Markets Near Pre-Pandemic Occupancy Also Near Pre-Pandemic Employment
Employment in the leisure and hospitality sector remains below pre-pandemic levels in the largest Southern U.S. markets, according to preliminary Bureau of Labor Statistics data through November. In most markets, this sector continues to see the largest gap between current and pre-pandemic employment.
Much has been written about the difficulties related to staffing a hotel in recent months, but one could argue that lower hotel occupancy is one of the primary causes of the lagging employment trends in this sector.
Southern U.S. markets have seen the strongest rebound in hotel performance this year. The primary hotel performance metric is revenue per available room, or RevPAR, because it reflects both hotel occupancy and average daily rates. In a departure from national trends, RevPAR has been above pre-pandemic levels in the second half of 2021 in several leisure-driven markets such as Tampa and Miami, Florida and San Antonio, Texas. However, the strong RevPAR showing in these markets is primarily due to elevated hotel room rates. Hotel occupancy is still below pre-pandemic levels, and staffing decisions in the hospitality industry largely depend on the volume of visitors and guests to a destination rather than the cost of the room.

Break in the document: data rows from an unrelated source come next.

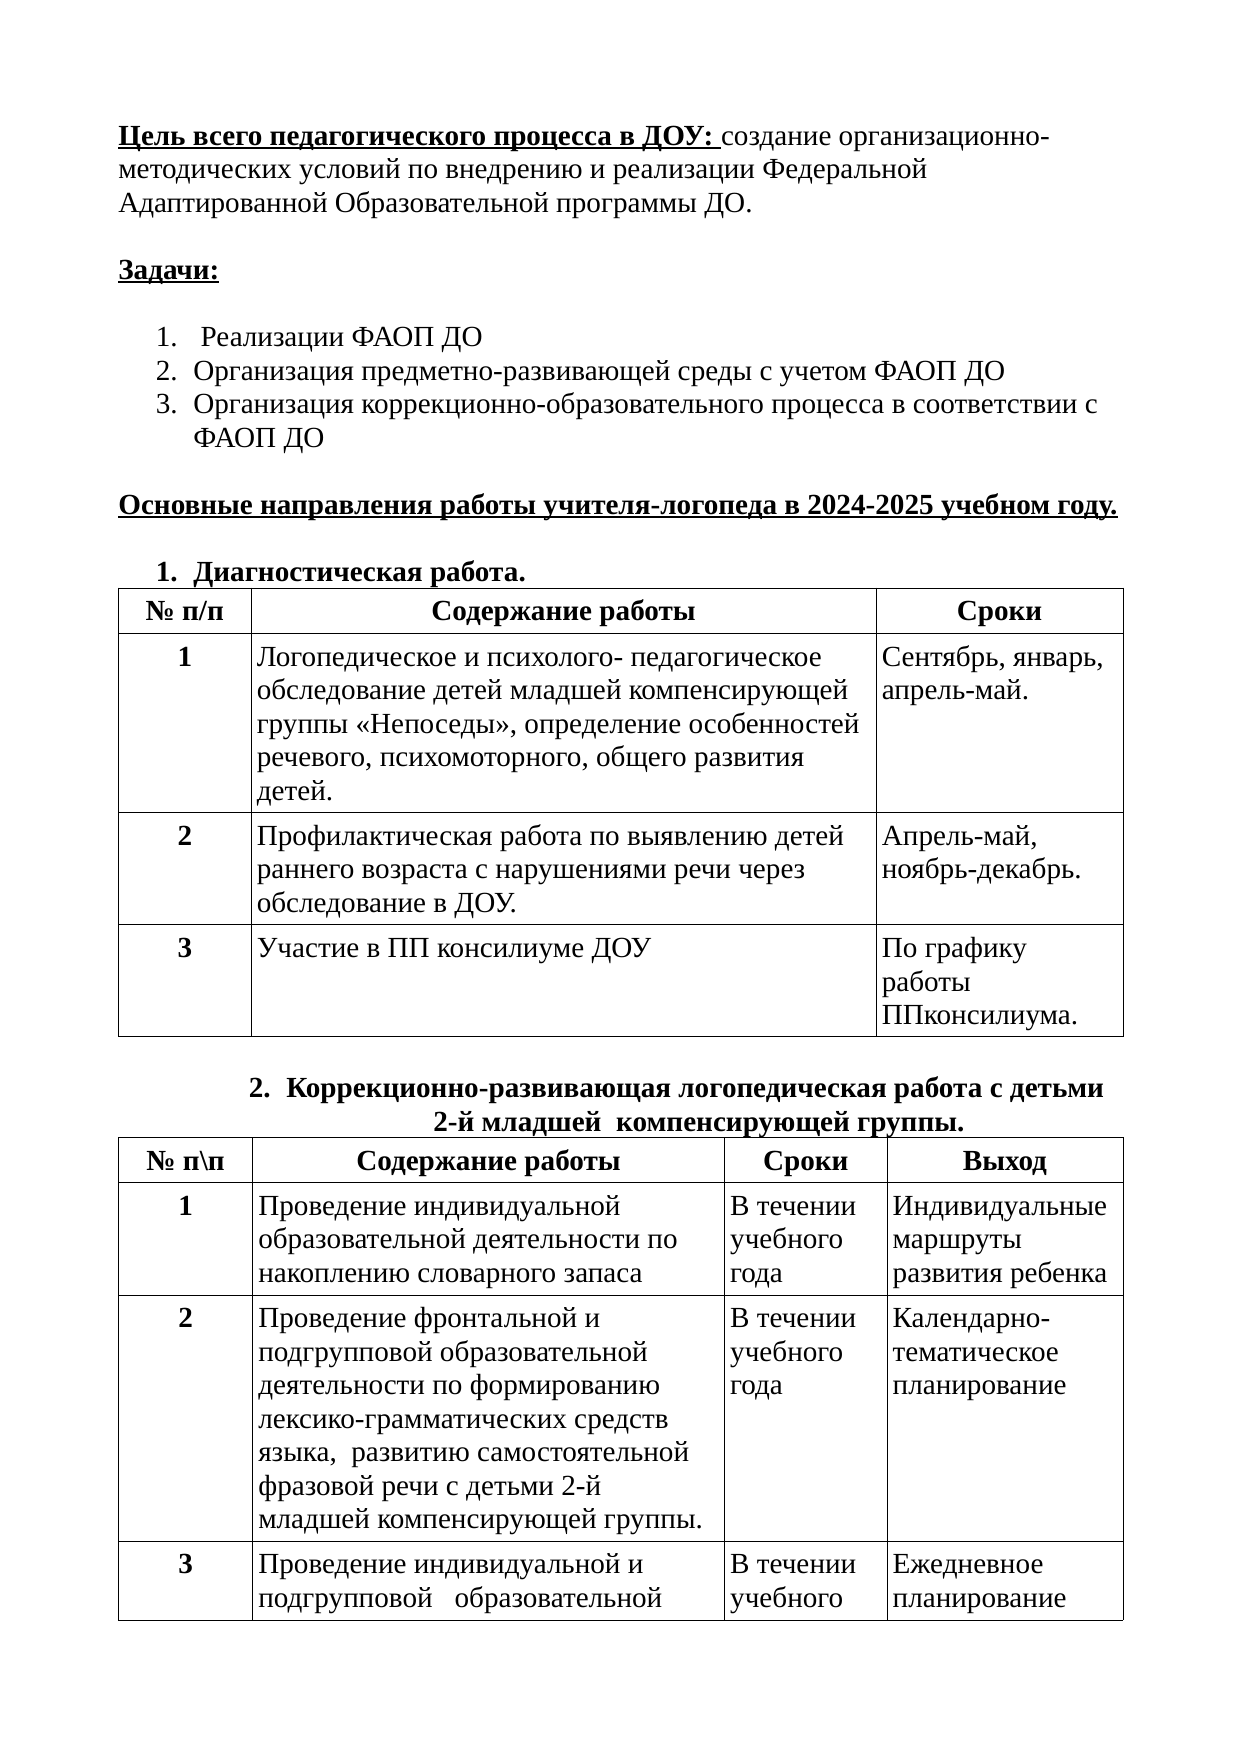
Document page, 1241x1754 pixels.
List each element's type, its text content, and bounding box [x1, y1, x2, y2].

table_cell По графику работы ППконсилиума. [877, 925, 1123, 1036]
table_cell 3 [119, 925, 251, 1036]
table_header № п\п [119, 1138, 252, 1182]
table_cell Сентябрь, январь, апрель-май. [877, 634, 1123, 812]
text Задачи: [118, 252, 1122, 286]
table_header Сроки [877, 589, 1123, 633]
table_cell Профилактическая работа по выявлению детей раннего возраста с нарушениями речи через обследование в ДОУ. [252, 813, 876, 924]
table_cell В течении учебного года [725, 1296, 887, 1541]
table_cell 1 [119, 634, 251, 812]
table_cell 1 [119, 1183, 252, 1294]
table_cell Логопедическое и психолого- педагогическое обследование детей младшей компенсирующей группы «Непоседы», определение особенностей речевого, психомоторного, общего развития детей. [252, 634, 876, 812]
table_header Содержание работы [252, 589, 876, 633]
table_header Сроки [725, 1138, 887, 1182]
table_cell 3 [119, 1542, 252, 1619]
text Основные направления работы учителя-логопеда в 2024-2025 учебном году. [118, 487, 1122, 521]
table_header № п/п [119, 589, 251, 633]
list Коррекционно-развивающая логопедическая работа с детьми [231, 1070, 1122, 1104]
table_cell Проведение индивидуальной образовательной деятельности по накоплению словарного запаса [253, 1183, 724, 1294]
list Реализации ФАОП ДО [156, 319, 1122, 353]
list Диагностическая работа. [156, 554, 1122, 588]
table_cell 2 [119, 813, 251, 924]
table_cell 2 [119, 1296, 252, 1541]
table_cell Участие в ПП консилиуме ДОУ [252, 925, 876, 1036]
table_cell Проведение фронтальной и подгрупповой образовательной деятельности по формированию лексико-грамматических средств языка, развитию самостоятельной фразовой речи с детьми 2-й младшей компенсирующей группы. [253, 1296, 724, 1541]
text Цель всего педагогического процесса в ДОУ: создание организационно-методических условий по внедрению и реализации Федеральной Адаптированной Образовательной программы ДО. [118, 118, 1122, 219]
list 2-й младшей компенсирующей группы. [231, 1104, 1122, 1137]
table_header Выход [888, 1138, 1123, 1182]
table_cell Индивидуальные маршруты развития ребенка [888, 1183, 1123, 1294]
table_cell Апрель-май, ноябрь-декабрь. [877, 813, 1123, 924]
table_cell В течении учебного года [725, 1183, 887, 1294]
table_cell Ежедневное планирование [888, 1542, 1123, 1619]
list Организация коррекционно-образовательного процесса в соответствии с ФАОП ДО [156, 386, 1122, 453]
table_cell Проведение индивидуальной и подгрупповой образовательной [253, 1542, 724, 1619]
table_cell В течении учебного [725, 1542, 887, 1619]
list Организация предметно-развивающей среды с учетом ФАОП ДО [156, 353, 1122, 386]
table_cell Календарно-тематическое планирование [888, 1296, 1123, 1541]
table_header Содержание работы [253, 1138, 724, 1182]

November leisure and hospitality employment in Orlando, Florida, is 24% lower than the same month in 2019, the slowest recovery among major southern markets. Hotel occupancy was 63% in November 2021, higher than the U.S. average of 58% but significantly below the 76% occupancy achieved in November 2019. Lagging occupancy in Orlando is due entirely to the slower recovery of groups such as conventions and conferences, a segment that accounted for over a third of hotel room demand prior to the pandemic.
On the other hand, the markets that have come close to pre-pandemic occupancy levels have also recovered more of their leisure and hospitality employment. As of November, San Antonio and Tampa are within two percentage points of November 2019 occupancy, and industry employment is within 5% of pre-pandemic levels.
In most southern markets, industry employment is down by more than occupancy. Austin, Texas, seems to be an outlier, with occupancy down by 8% but employment only down by 6%. The relatively strong employment in Austin may be due to increased staffing from the previous month, which experienced strong occupancy due to Formula One's Aramco U.S. Grand Prix.
Occupancy is expected to soften somewhat due to typical seasonal trends and concern about the delta and omicron variants of COVID-19. Therefore, leisure and hospitality employment is likely to remain soft in the first part of 2022.